A friend of mine gave his 11-year-old daughter a pair of sneakers the other day, thinking she’d be pleased. She was not. She became agitated when she saw the label and told him, “I can’t wear these, because of child labor!”
It took half an hour of Internet research for him to persuade the girl that her anxieties were unfounded, and that Nike did not enslave small children in remote foreign places.
What’s a pre-pubescent child doing, panicking about the industrial origins of her shoes? She’s behaving obediently, internalizing the urgent, incessant adult talk of danger and crisis and bad things happening.
“She worries about the repercussion of her smallest action,” her father sighs, “what she eats and wears, and even where she goes.”
The Cold War may be over, but American children are ducking and covering more than ever. They’re not crouching in fear of nuclear conflagration, as in Soviet days. They’re not even ducking to avoid a wild-eyed jihadi with a dirty bomb.
What they fear is — well, what don’t we teach them to fear?
Children are worried about global warming and logging in the rain forests. They’re anxious about the plight of the polar bear and the manatee. They are fearful of genetically modified foods, of trans fats, of salmonella in tomatoes. They dread the lurking stranger: Even small children are now trained by parents and teachers to detect the luring techniques of pedophiles.
Children who have been slathered from infancy with super-SPF unguents are scared of getting skin cancer. They’re scared of lung cancer, too, thanks to childhoods infused with anti-tobacco propaganda. A child we know holds her breath, like a superstitious peasant passing a graveyard, if she catches even a whiff of cigarette smoke.
Children in especially right-on households may balk at salmon that is not wild-caught, yogurt that is not organic, and coffee drunk by parents who are insufficiently aware of fair-trade practices.
This anxious, defensive crouch is just terrible. Of course life is beset with uncertainties, perils and injustice — and the occasional stogie-smoking passer-by. But when hasn’t it been?
Children deserve to know that the world is here to be enjoyed, that it is full of adventure and beauty, and not some depressing pit of pollution and seething social inequity that they are despoiling every time they fail to turn off a lightbulb.
American children in particular ought to know that they are fantastically lucky to have a seat at the greatest banquet table in history.
The vast majority of American children live like sultans, with comfortable beds, few chores, diets of dainties, and doting parents who whisk them from one interesting venue to another.
They ought to be encouraged to look about the world with dash and optimism, not apologetic guilt for the footprint they’re leaving behind.
There’s something horribly cringing in the fashion of minimizing one’s effect on the world. By all means, we can conserve energy, but must we inflict our eco-alarmism on children quite so wantonly? Suicide is the quickest way to reduce your effect on the environment, as someone said. That’s hardly a helpful message for the kiddies.

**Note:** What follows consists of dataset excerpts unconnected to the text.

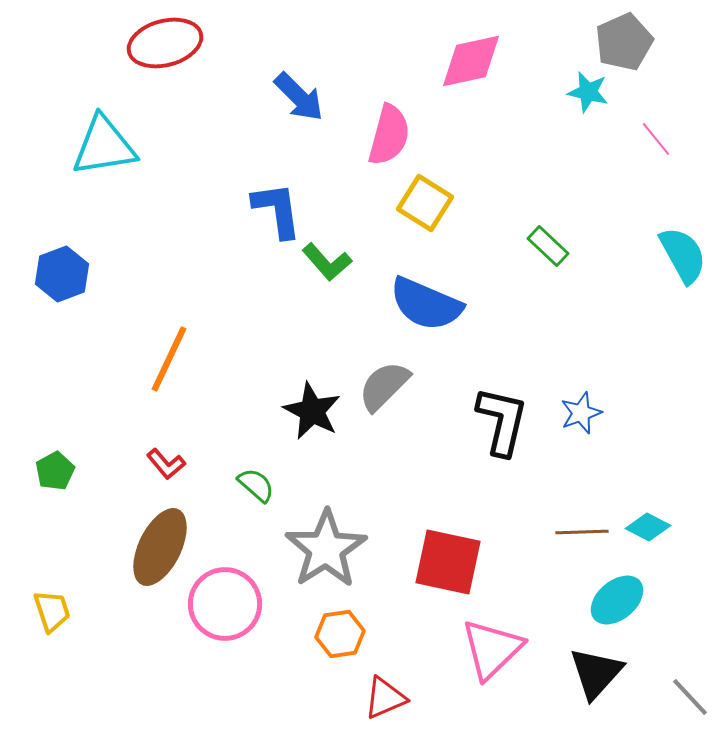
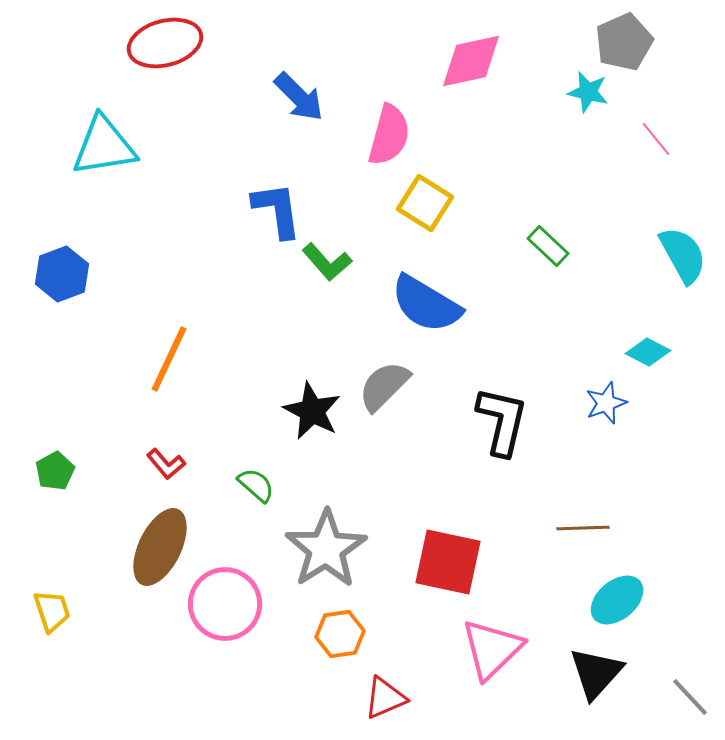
blue semicircle: rotated 8 degrees clockwise
blue star: moved 25 px right, 10 px up
cyan diamond: moved 175 px up
brown line: moved 1 px right, 4 px up
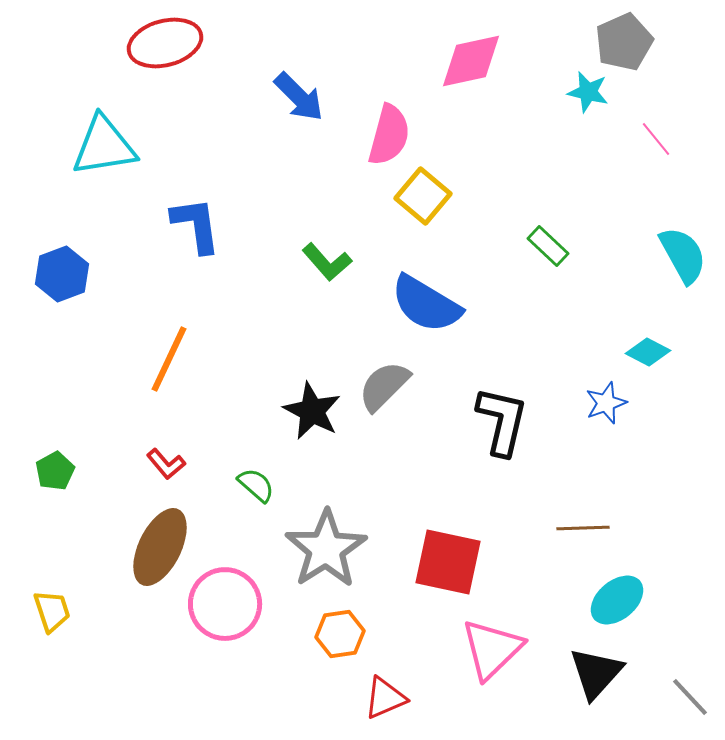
yellow square: moved 2 px left, 7 px up; rotated 8 degrees clockwise
blue L-shape: moved 81 px left, 15 px down
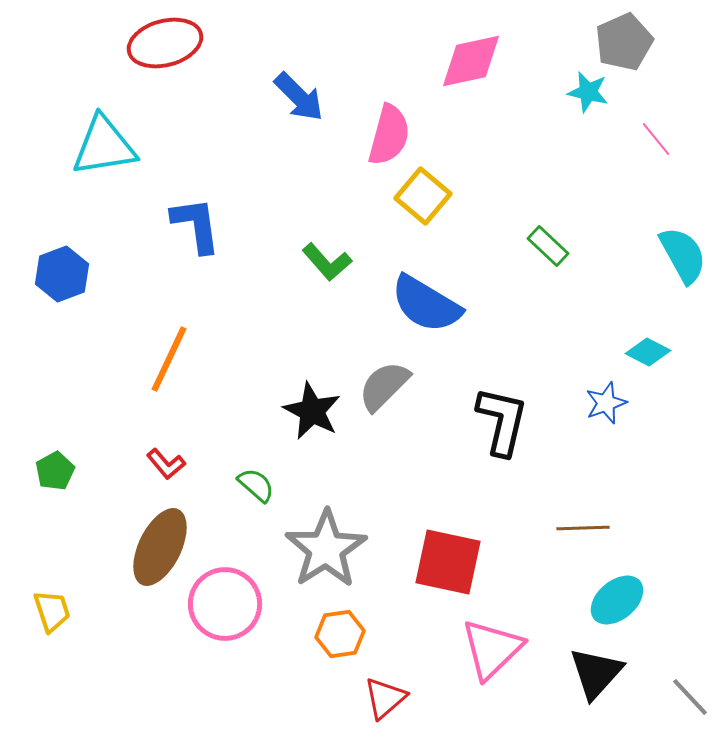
red triangle: rotated 18 degrees counterclockwise
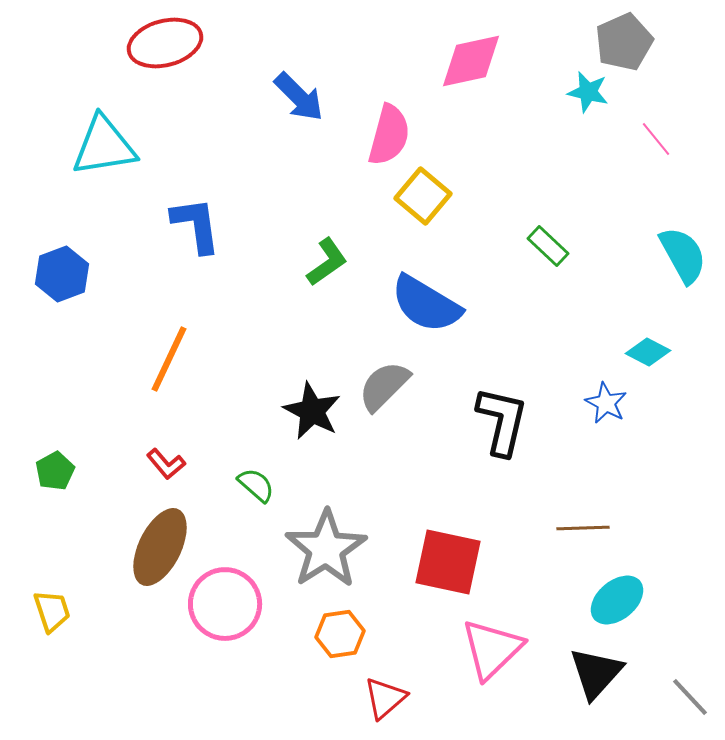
green L-shape: rotated 84 degrees counterclockwise
blue star: rotated 24 degrees counterclockwise
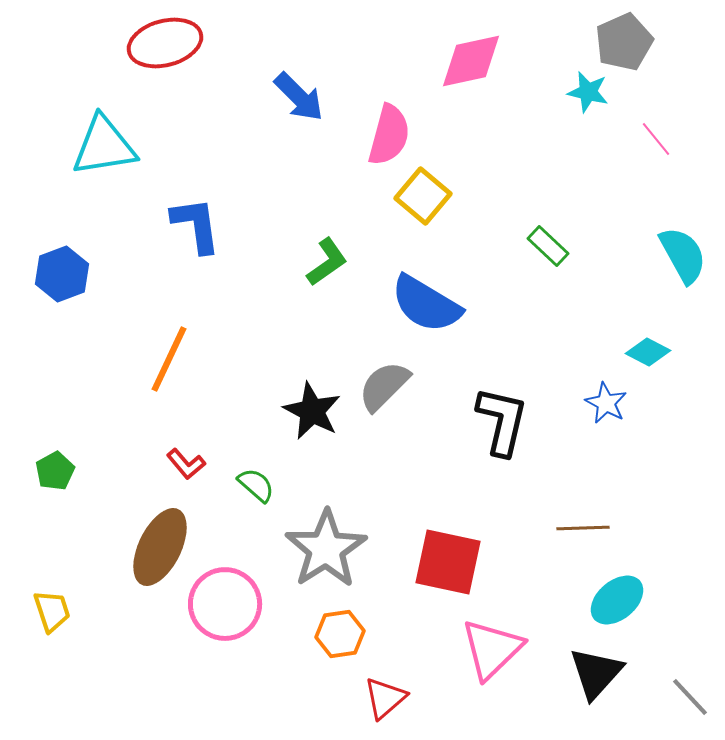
red L-shape: moved 20 px right
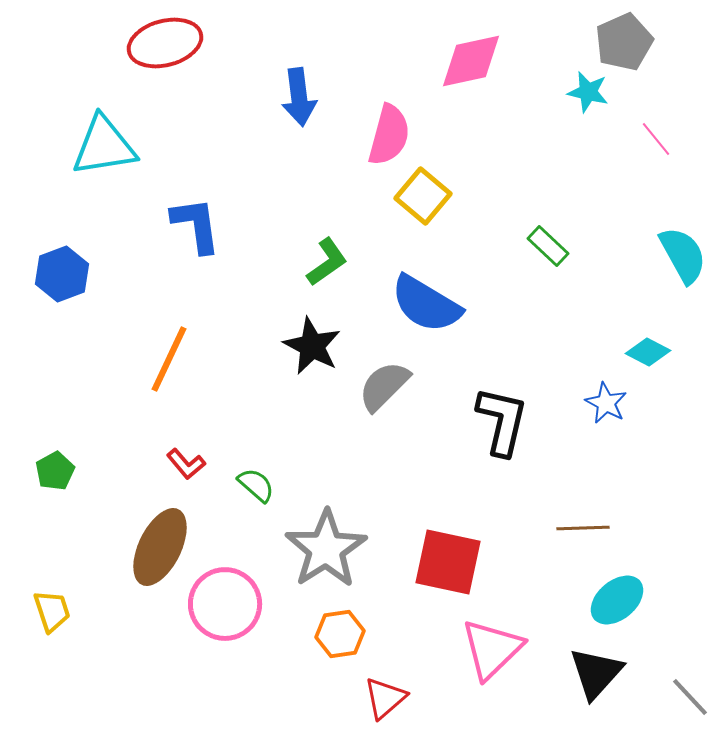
blue arrow: rotated 38 degrees clockwise
black star: moved 65 px up
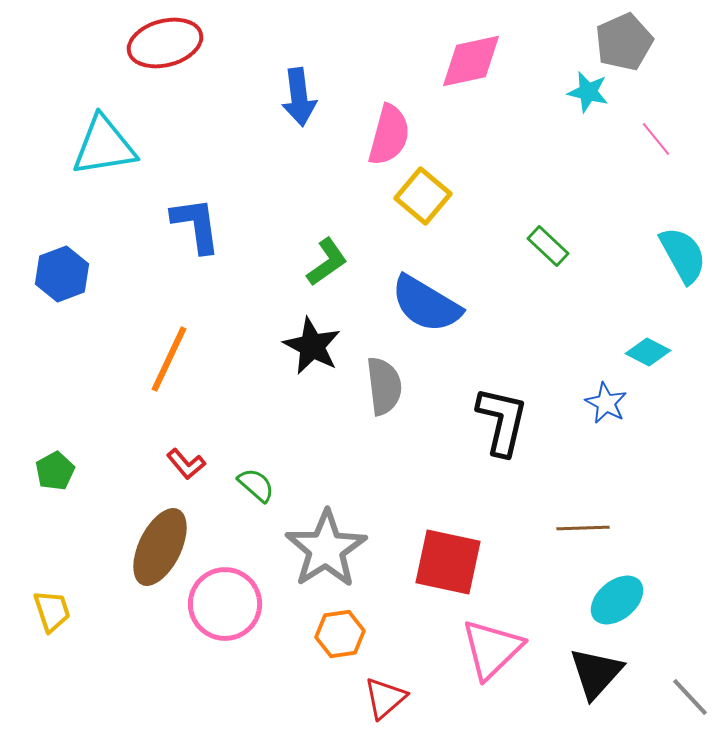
gray semicircle: rotated 128 degrees clockwise
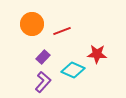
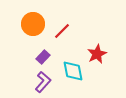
orange circle: moved 1 px right
red line: rotated 24 degrees counterclockwise
red star: rotated 30 degrees counterclockwise
cyan diamond: moved 1 px down; rotated 55 degrees clockwise
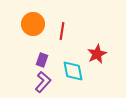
red line: rotated 36 degrees counterclockwise
purple rectangle: moved 1 px left, 3 px down; rotated 24 degrees counterclockwise
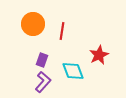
red star: moved 2 px right, 1 px down
cyan diamond: rotated 10 degrees counterclockwise
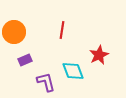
orange circle: moved 19 px left, 8 px down
red line: moved 1 px up
purple rectangle: moved 17 px left; rotated 48 degrees clockwise
purple L-shape: moved 3 px right; rotated 55 degrees counterclockwise
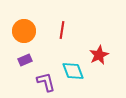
orange circle: moved 10 px right, 1 px up
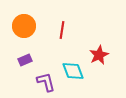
orange circle: moved 5 px up
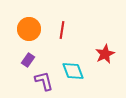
orange circle: moved 5 px right, 3 px down
red star: moved 6 px right, 1 px up
purple rectangle: moved 3 px right; rotated 32 degrees counterclockwise
purple L-shape: moved 2 px left, 1 px up
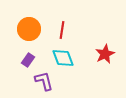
cyan diamond: moved 10 px left, 13 px up
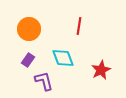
red line: moved 17 px right, 4 px up
red star: moved 4 px left, 16 px down
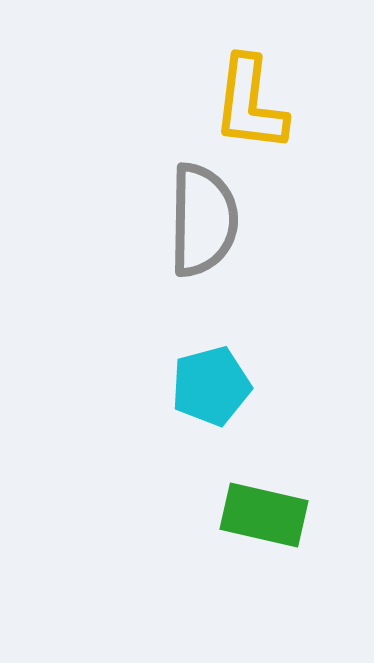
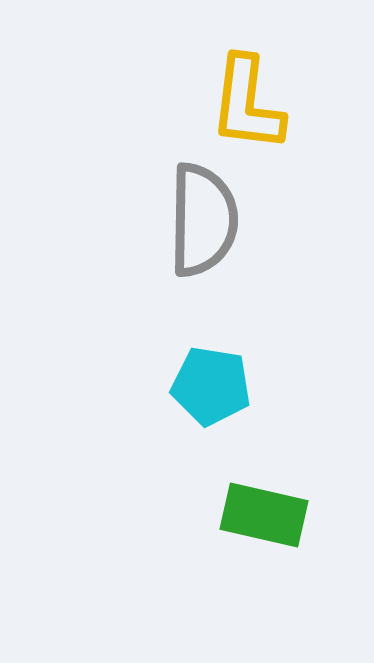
yellow L-shape: moved 3 px left
cyan pentagon: rotated 24 degrees clockwise
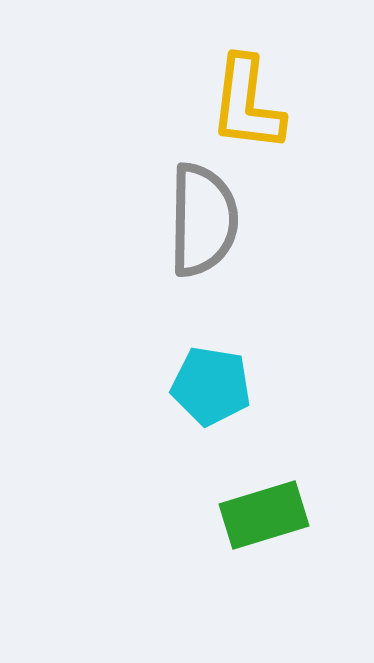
green rectangle: rotated 30 degrees counterclockwise
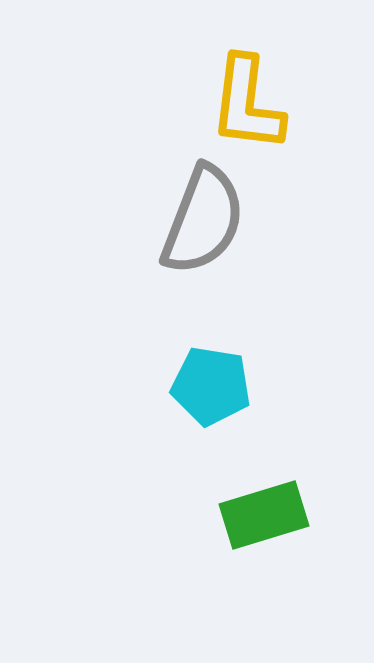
gray semicircle: rotated 20 degrees clockwise
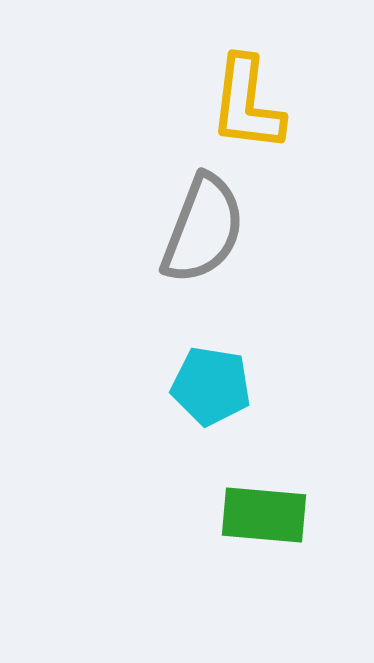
gray semicircle: moved 9 px down
green rectangle: rotated 22 degrees clockwise
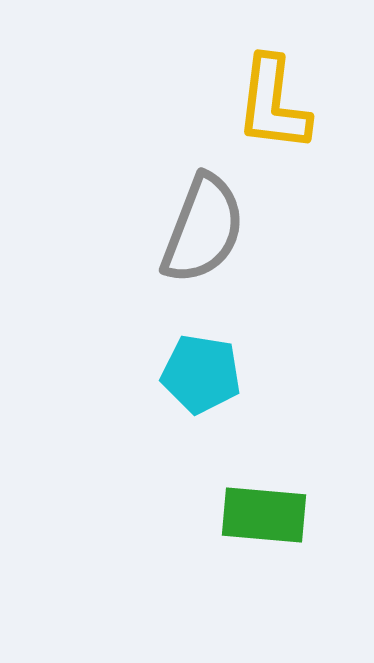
yellow L-shape: moved 26 px right
cyan pentagon: moved 10 px left, 12 px up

We have friends in Canada who are so intent upon leaving only mouselike traces behind that they have confined themselves voluntarily to a single square mile.
This might sound charming: Two people sacrificing whatever swagger and swashbuckle they might have enjoyed, so as to compensate the cosmos for the rest of us stinking parasites.
Yet isn’t it awful, that centuries of human achievement should produce such guilt? The square-milers make me think of a cartoon vacuum cleaner that eventually sucks itself up its own tube and vanishes with a little “pop.”
Adults are free to live in as shrunken a preindustrial manner as we like. We perhaps ought to think hard about the sustainability of this, and the fairness of that.
But we should stop devolving these anxieties onto children, because they haven’t yet had their own kick at the can.